The Laser Guide to Video Games - Review









In Memory
Sean Pettibone


The Laser Guide to Video Games

My Hero
(Sega Master System - Sega/Coreland - 1986)

It's a simple, time-worn premise. Your character is enlisted to rescue his companion from the clutches of evil punks. Along the way, you'll encounter numerous types of obstacles. The most prevalent and numerous are the punk characters, themselves armed with jump-kicks, who attack in waves. They jump at you and you have to counter with either your fists or by using jumping kicks of your own. Mastering the jump-kick move is your most important task, since it's the primary weapon you'll be using throughout the game. Getting the hang of the opponents' battle tactics takes some practice. This isn't as easy as it sounds and you'll have to master the timing in order to defeat them. You enable this attack with a simple press of a button, there's nothing elaborate to memorize here.
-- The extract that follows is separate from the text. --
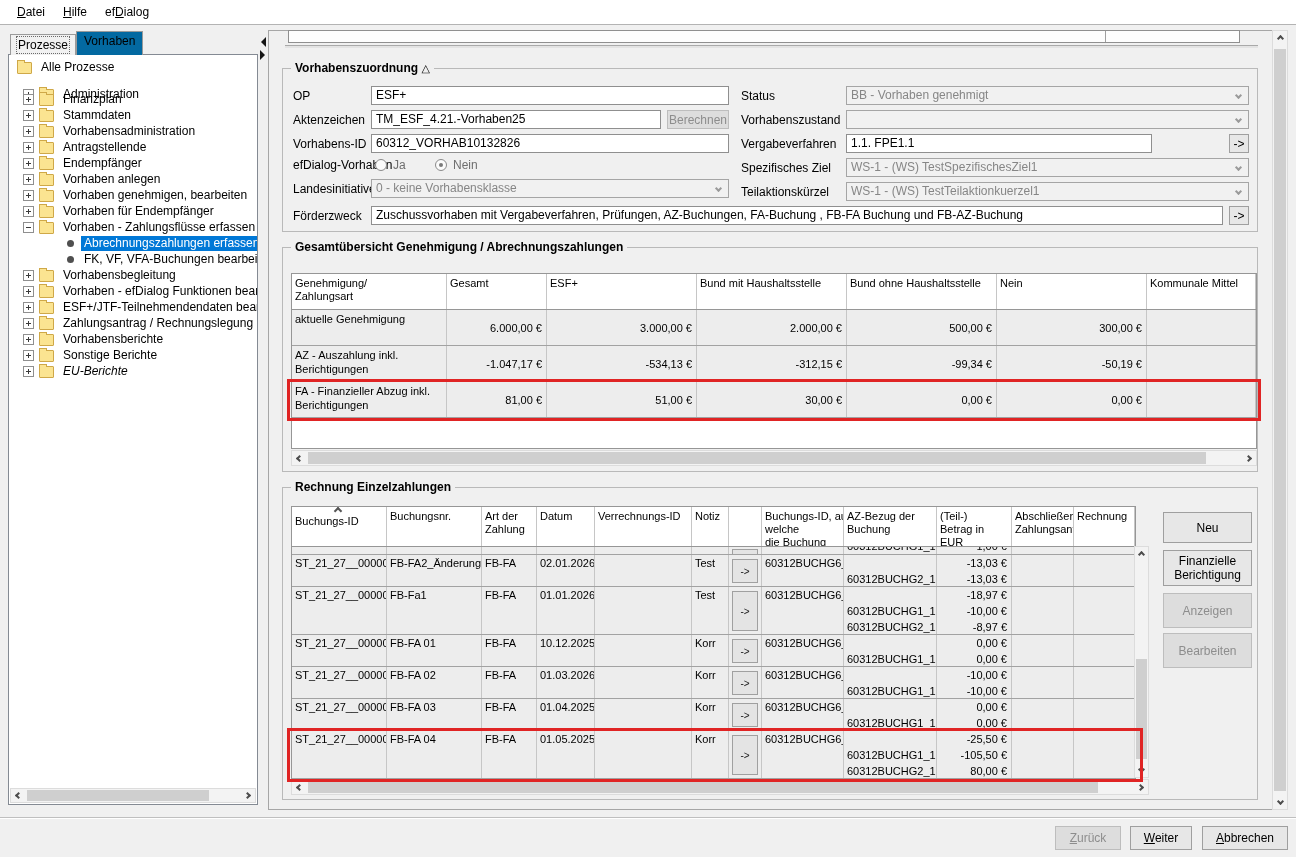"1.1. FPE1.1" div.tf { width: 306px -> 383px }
These characters attack in waves and you have to survive them all in order to get to the next area.

Presenting a different type of challenge. The raised structures require you to leap over large gaps, cross fiery interludes with flaming objects heading staright up. These aren't as simple to dodge as it appears, and you need to master their timing or face an instant end. Typically, you need to go over multiple gaps in succession to beat that section. The game flows fairly good throughout and there's little pause in the action during the stages, which allows you to build up a consistent momentum once you get into the game's flow, Before you know it, you'll be cleaning out waves of the punk characters without much effort. Unfortunately, these aren't the only types of opponents you have to face. At many points, punks will appear at windows and throw pots at you. Fortunately, these fall straight down and are easy to deflect.

Players will also face off against an array of other creatures such as frogs and pigs at various intervals during the game. You can kick some of the screen, jump over others and take out others with kicks, depending on the situation you find yourself. At certain points, a tricky ninja character will appear on top of the stages to impede your progress. Once he sees you, he'lll throw a projectile at your character which you can either jump over or crouch downward to dodge. The ninja characters can appear sudden;ly, flying downward without much warning. You can anticipate the direction they'll throw the weapons at you in most instances. It pays to have a little patience and watch them throw one or two before you move right into its path. You might have to traverse these sections a few times and memorize where they appear ahead of time, which can be annoying. Additionally, the characer will have to avoid spiked globes that are thown thier way, which can't be kicked off the screen and kill you on contact.

Once you traversed these sections, you face off against the ulimate battle against the boss character Jake. At first, these one-on-one battles are relatively easy, just dodge his attacks and get a few kicks in and make quick work of him. Later encounters bring more strategies as he learns to dodge and evade attacks, too, He loses his cool and attacks with increased frequency, making him harder to defeat. These require more skill and technique later on and you need to be careful not to let him get in on you, or else you'll find your energy bar depleted before you get a chance to respons and knock him out. This makes the later stages much harder than they could be and this spike in difficulty is probabky unexpected, but not entirely free of counter-moves. Defeating him can be achieved at these harder portioms, it just takes more dedication and effort. It doesn't detract seriously from the game's solid mechanics which maintain a fairly consistent approach throughout, with many interesting variations that keep you engaged throughout.

This increasing level of challenge makes for a surprisingly difficult game that belies its mirthfull exterior, There's a surprising amount of depth in its combat system and the intervals where you have to navigate trickier sections and enemies help to keep things from becoming too monotonous. This gives My Hero a good balance between its pure action sequences and more strategic areas. From a presentation standpoint, My Hero shows off the Sega Master System's capabilities to an impressive degree. Character animation is fluid throughout, with detailed sprite work, clever design and smooth frame rates making for a visually appealing game throughout. Elaborate backgrounss with detailed buildings and structures help to keep the experience fresh, though there is an overabundance of green hues in this version.

Your opponents offer an impressive variey in design and presentation, with the end-game encounter with spike overlooking an elaborate sunset creating an impressive set-piece that makes an excellent climax for each level. Sound effects are well-done too, with the trademark wooshing sound of your jump-kicks marking the main accompaniment. An appropriately light, yet driving soundtrack hits a constant refrain throughout and while it can get slightly irritating after extended sessions, it's well-done and marks one of the early high-water marks for the SMS' audio capabilities. For all these reasons, My Hero remains one of the more memorable and engaging titles in the SMS library. Its a fairly faithful arcade conversion that retains the straightforward gameplay and solid visuals that ate the cornerstones of its enduring appeal. Taking a traditionally structured fighting game in the mold of Double Dragon but simplifying its structure makes My Hero an enjoyable, accessible game that should appeal to players of many ages and abilities.